Page excerpt:
=====
Writing Files onto a CD

You've been able to create audio DAISY documents for a few releases now, but had to use other software to actually write those documents to a CD for use in a portable player. Now you can write them onto your CD from within Kurzweil 1000.

This functionality is available only if you have Windows 2000, Windows 2003, Windows XP, or Windows Vista. If you are using an older operating system, or you don't have a CD Rom drive that will write CDs, the appropriate menu items will not be available.

For the rest of you, you'll find a menu item at the bottom of your Tools menu titled "CD Writing Tasks". Its mnemonic is "C". Within it, you'll find six or seven submenus. Each will open a dialog. They are, in sequence, Add Files, Remove Files, Start Writing, Status, Erase CD, Directly Write, and Select A Drive. Mnemonics are "A", "R", "W", "S", "E", "D", and "L". All of these menus bring up dialogs. The last of them, Select A Drive, is available only if you have more than one drive that is capable of writing to a CD.

Add Files will bring up the K1000 file dialog box, and allow you to select a folder, or any number of files. These are files that you will be adding to a queue. The queue is just a folder on your hard drive that will contain copies of the files and folders that you have selected.

Remove Files will once again bring up the K1000 file dialog box. This time, though, you are positioned within the CD Writing Queue. Again, you can select a folder or any number of files. This time, though, the files are being removed from the queue.
=====
Saved data entries:
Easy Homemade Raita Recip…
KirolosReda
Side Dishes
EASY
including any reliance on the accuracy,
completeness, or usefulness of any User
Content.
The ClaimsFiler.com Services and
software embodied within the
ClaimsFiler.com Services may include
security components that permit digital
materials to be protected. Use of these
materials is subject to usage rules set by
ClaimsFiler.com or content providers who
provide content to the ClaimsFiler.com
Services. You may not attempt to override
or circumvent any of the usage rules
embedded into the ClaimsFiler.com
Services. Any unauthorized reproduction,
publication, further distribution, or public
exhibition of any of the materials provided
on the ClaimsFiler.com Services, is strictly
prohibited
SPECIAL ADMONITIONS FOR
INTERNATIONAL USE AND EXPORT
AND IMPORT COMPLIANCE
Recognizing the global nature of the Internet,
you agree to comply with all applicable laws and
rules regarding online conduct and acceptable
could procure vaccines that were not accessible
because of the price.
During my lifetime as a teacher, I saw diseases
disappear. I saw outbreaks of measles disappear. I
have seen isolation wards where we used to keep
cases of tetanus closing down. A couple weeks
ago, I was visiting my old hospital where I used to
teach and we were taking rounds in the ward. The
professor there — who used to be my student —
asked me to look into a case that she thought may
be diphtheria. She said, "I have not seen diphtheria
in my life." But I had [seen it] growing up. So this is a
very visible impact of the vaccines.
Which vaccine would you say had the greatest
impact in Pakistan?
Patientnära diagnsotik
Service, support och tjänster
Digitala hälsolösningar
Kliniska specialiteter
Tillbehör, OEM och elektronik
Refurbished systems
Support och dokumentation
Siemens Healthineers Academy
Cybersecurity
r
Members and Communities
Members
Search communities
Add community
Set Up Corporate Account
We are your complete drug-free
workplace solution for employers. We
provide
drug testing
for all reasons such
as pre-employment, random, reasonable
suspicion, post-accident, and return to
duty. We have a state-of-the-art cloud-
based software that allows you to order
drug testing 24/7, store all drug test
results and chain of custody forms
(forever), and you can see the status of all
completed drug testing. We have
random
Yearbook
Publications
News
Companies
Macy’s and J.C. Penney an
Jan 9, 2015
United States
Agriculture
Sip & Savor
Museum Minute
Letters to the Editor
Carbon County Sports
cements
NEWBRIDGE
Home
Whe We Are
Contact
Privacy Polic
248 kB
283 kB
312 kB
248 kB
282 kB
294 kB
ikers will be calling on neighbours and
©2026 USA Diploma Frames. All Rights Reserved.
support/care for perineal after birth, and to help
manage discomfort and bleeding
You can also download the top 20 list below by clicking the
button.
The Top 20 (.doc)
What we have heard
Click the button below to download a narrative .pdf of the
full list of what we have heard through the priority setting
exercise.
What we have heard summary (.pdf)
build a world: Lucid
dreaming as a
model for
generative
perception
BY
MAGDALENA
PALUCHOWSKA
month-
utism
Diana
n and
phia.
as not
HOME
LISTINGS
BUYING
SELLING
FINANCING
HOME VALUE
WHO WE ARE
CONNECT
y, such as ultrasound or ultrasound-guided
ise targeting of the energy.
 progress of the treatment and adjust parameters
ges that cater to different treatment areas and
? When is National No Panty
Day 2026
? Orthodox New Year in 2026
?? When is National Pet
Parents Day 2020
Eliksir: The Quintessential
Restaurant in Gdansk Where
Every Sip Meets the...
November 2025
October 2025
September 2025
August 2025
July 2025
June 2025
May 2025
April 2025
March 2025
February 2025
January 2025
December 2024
=====
What is expected:
Answer these questions using the CD writing section:
1. Which operating systems does the CD writing feature require?
2. What is the mnemonic for the "CD Writing Tasks" menu item?
3. What is the queue that files are added to?
Rely only on the CD writing section when you respond.

Exercise solution:
1. Windows 2000, Windows 2003, Windows XP, or Windows Vista.
2. "C".
3. A folder on your hard drive that holds copies of the files and folders you selected.